Ah how on earth does one evaluate thinking out the box on a paper test? It would have confused the heck out of me.
The answer to the story problem is (of course) 14. Think backwards and figure out what different problem results in the same answer.
Part of innovation follows basically the same template. You have a problem, come up with a possible answer, see if your answer solved other similar problems before and extrapolate whether it's a good solution for your problem or not.
Of couse the story problem is crazy-simplistic, but these are problems for little little kids to solve. They train little minds to deal with the problems inherent in a complex world where there are no directions (or too many competing possible directions!) and one size doesn't fit all.

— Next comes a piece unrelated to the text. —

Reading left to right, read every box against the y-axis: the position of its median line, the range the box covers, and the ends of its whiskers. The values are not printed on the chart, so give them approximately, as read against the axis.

Like I said, it's a good concept, but it's a bad implementation.
I still find google amazing. Growing up, one of my favorite pieces of music was "One of these days" by Pink Floyd. It has no singing, but one spoken line, but the sound is so distorted that I could never tell what was being said. I even asked a local rock DJ if he knew what the 'lyric' was but he didn't. It remained a mystery.
Then 40 years later I googled 'one of these days+lyric' and there it was. Turns out the lyric was "one of these days I'm going to cut you into little pieces.' (lovely...)
Until internet, I always assumed trolls were imaginary creatures. However, they turn out to be ubiquitous.